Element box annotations

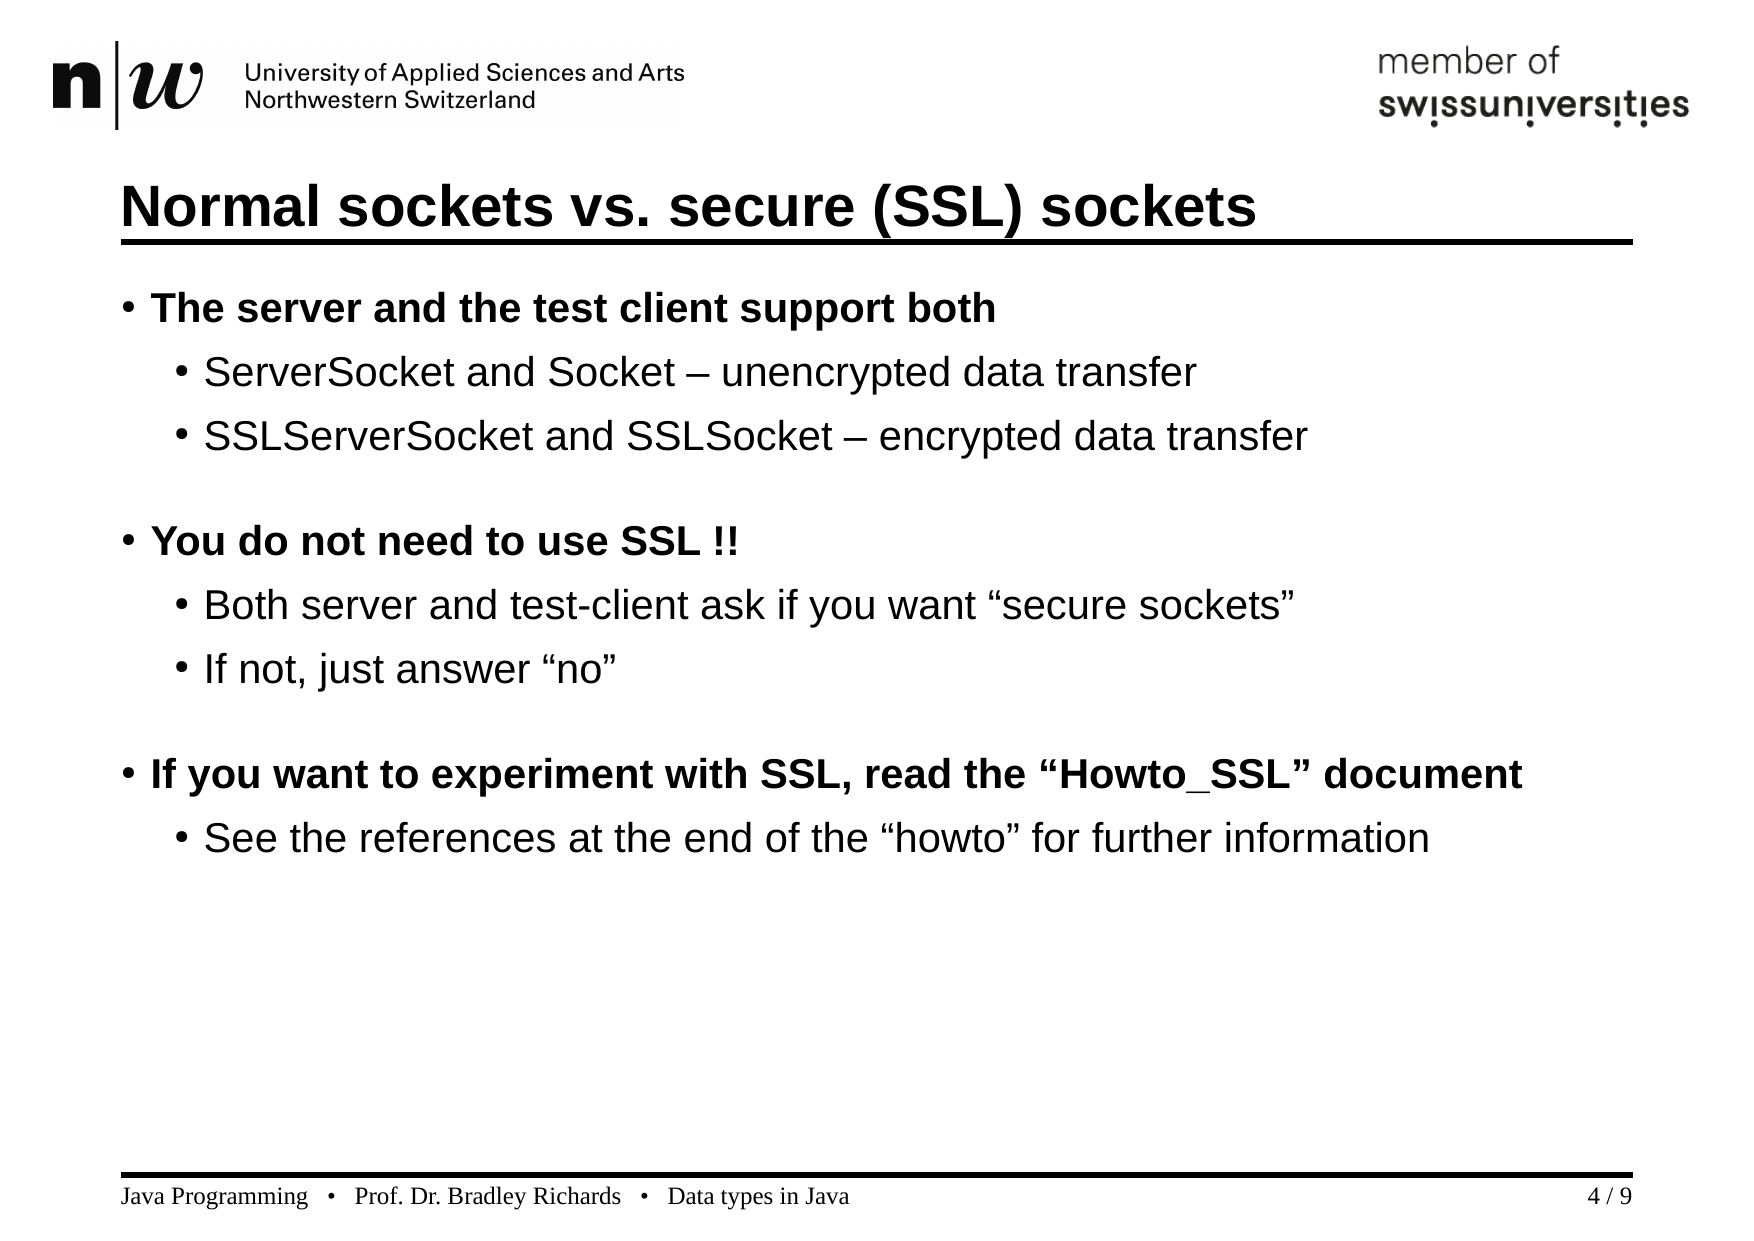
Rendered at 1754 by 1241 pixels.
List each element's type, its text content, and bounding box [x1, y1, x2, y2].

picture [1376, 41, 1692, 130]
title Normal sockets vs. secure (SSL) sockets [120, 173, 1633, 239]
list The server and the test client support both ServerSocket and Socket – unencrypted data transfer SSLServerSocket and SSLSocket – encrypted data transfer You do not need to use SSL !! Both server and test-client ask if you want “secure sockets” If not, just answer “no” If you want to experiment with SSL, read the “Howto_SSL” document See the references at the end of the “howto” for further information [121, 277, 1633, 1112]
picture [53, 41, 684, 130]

### OBJECTIVE
Reproduce every item above word for word, leaving the pictures out of your answer.

### TASK RESPONSE
Rendered at 1754 by 1241 pixels.
List each element's type, its text content, and bounding box [x1, y1, x2, y2].

picture [1376, 41, 1692, 130]
title Normal sockets vs. secure (SSL) sockets [120, 173, 1633, 239]
list The server and the test client support both ServerSocket and Socket – unencrypted data transfer SSLServerSocket and SSLSocket – encrypted data transfer You do not need to use SSL !! Both server and test-client ask if you want “secure sockets” If not, just answer “no” If you want to experiment with SSL, read the “Howto_SSL” document See the references at the end of the “howto” for further information [121, 277, 1633, 1112]
picture [53, 41, 684, 130]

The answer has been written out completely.